Supplied records START

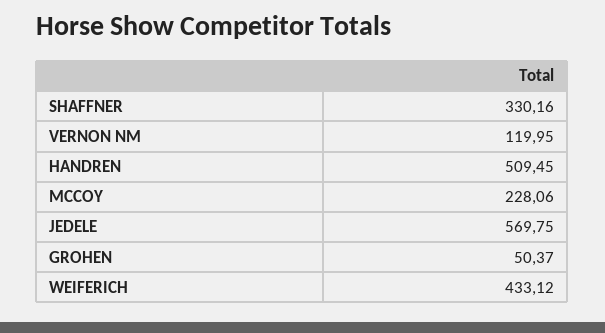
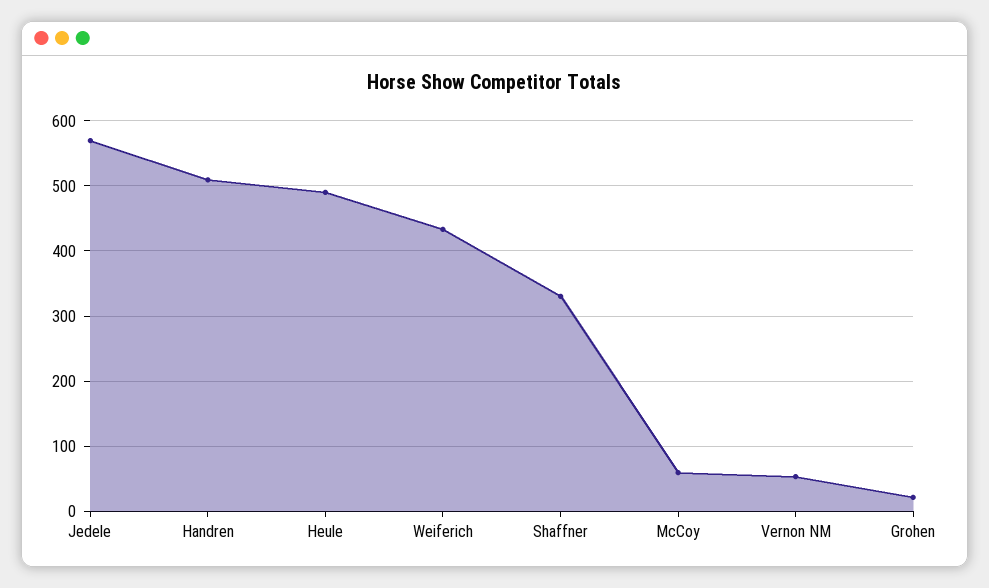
VERNON NM: 119.95 -> 50
MCCOY: 228.06 -> 60
GROHEN: 50.37 -> 20
Heule: none -> 490

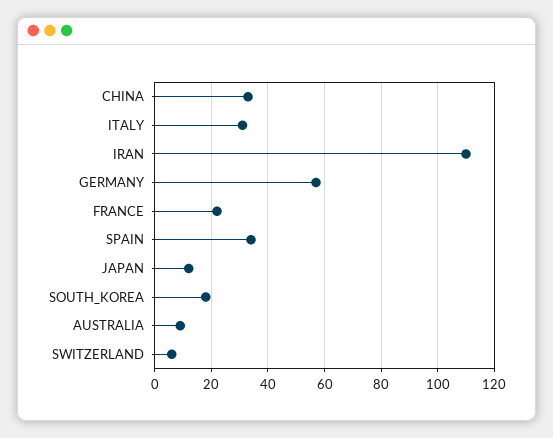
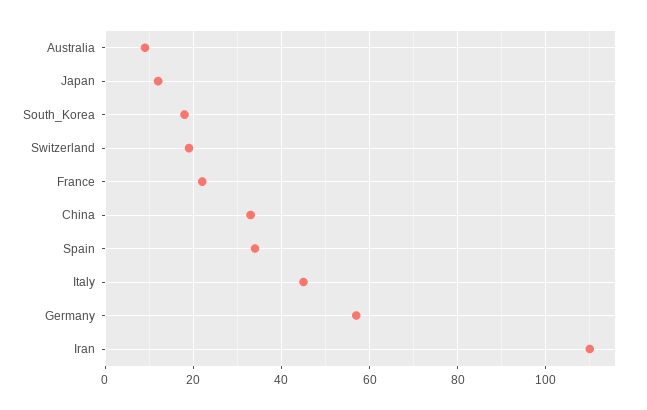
ITALY: 30 -> 45
SWITZERLAND: 5 -> 20

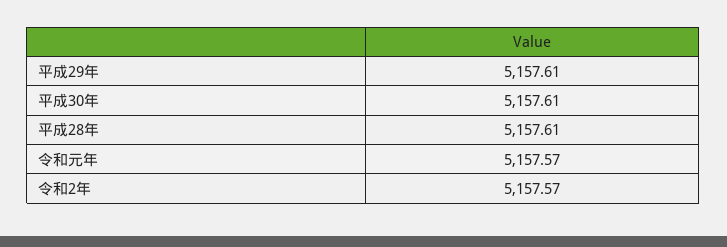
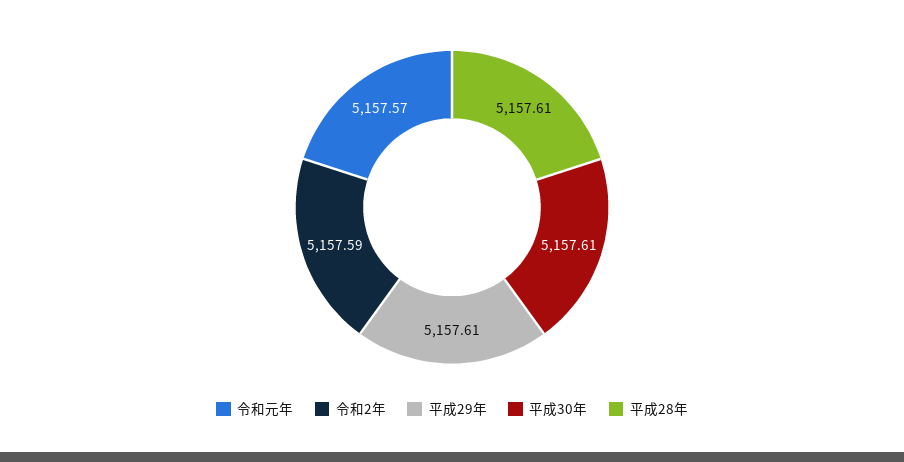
令和2年: 5157.57 -> 5157.59

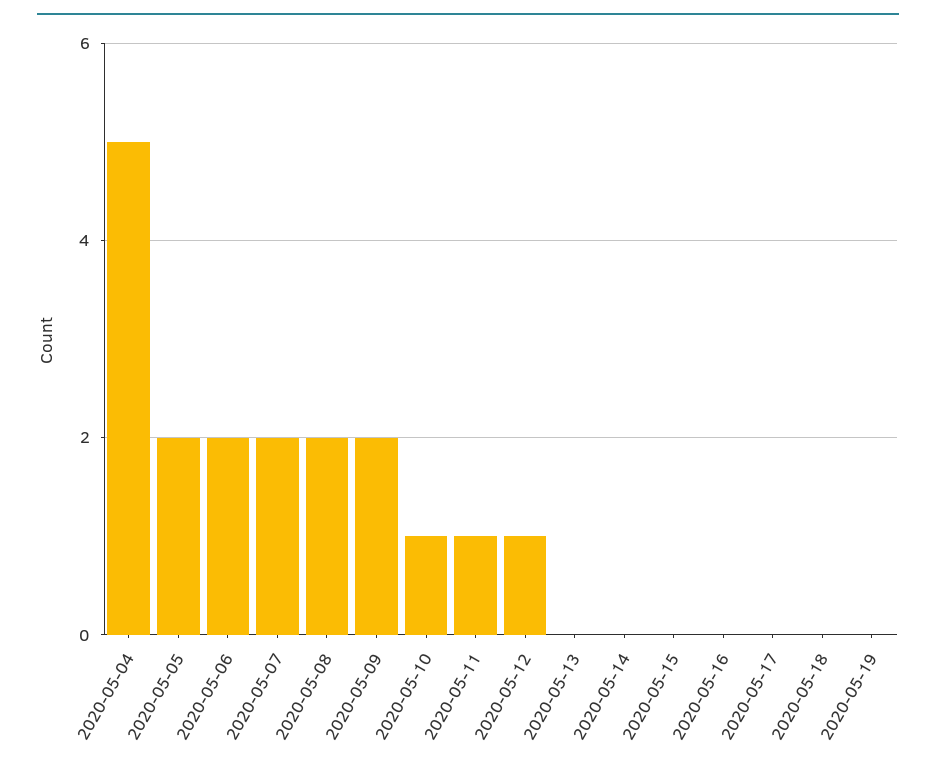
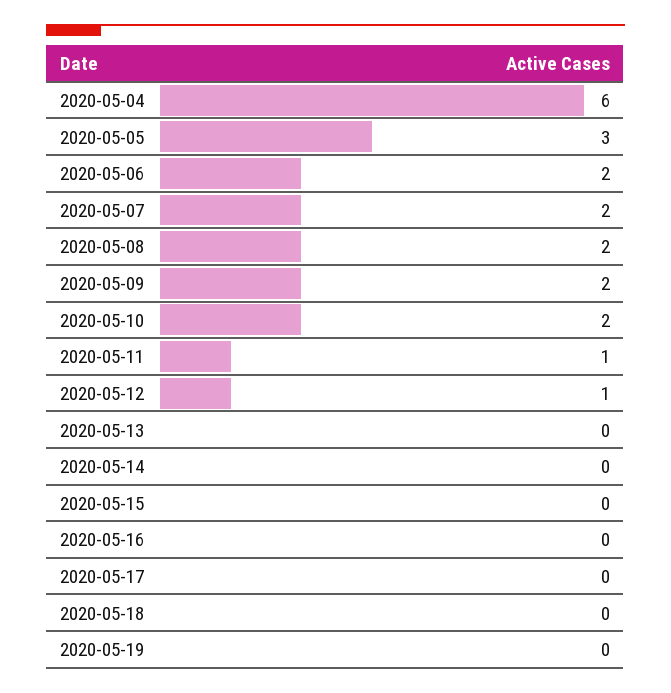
2020-05-04: 5 -> 6
2020-05-05: 2 -> 3
2020-05-10: 1 -> 2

Supplied records END

■ **Task to complete**:
Retyped exactly, the lines from the one holding "MCCOY: 228.06 -> 60" through the last line of the data above are the whole answer. Pictures stay out.

■ **Answer area**:
MCCOY: 228.06 -> 60
GROHEN: 50.37 -> 20
Heule: none -> 490

ITALY: 30 -> 45
SWITZERLAND: 5 -> 20

令和2年: 5157.57 -> 5157.59

2020-05-04: 5 -> 6
2020-05-05: 2 -> 3
2020-05-10: 1 -> 2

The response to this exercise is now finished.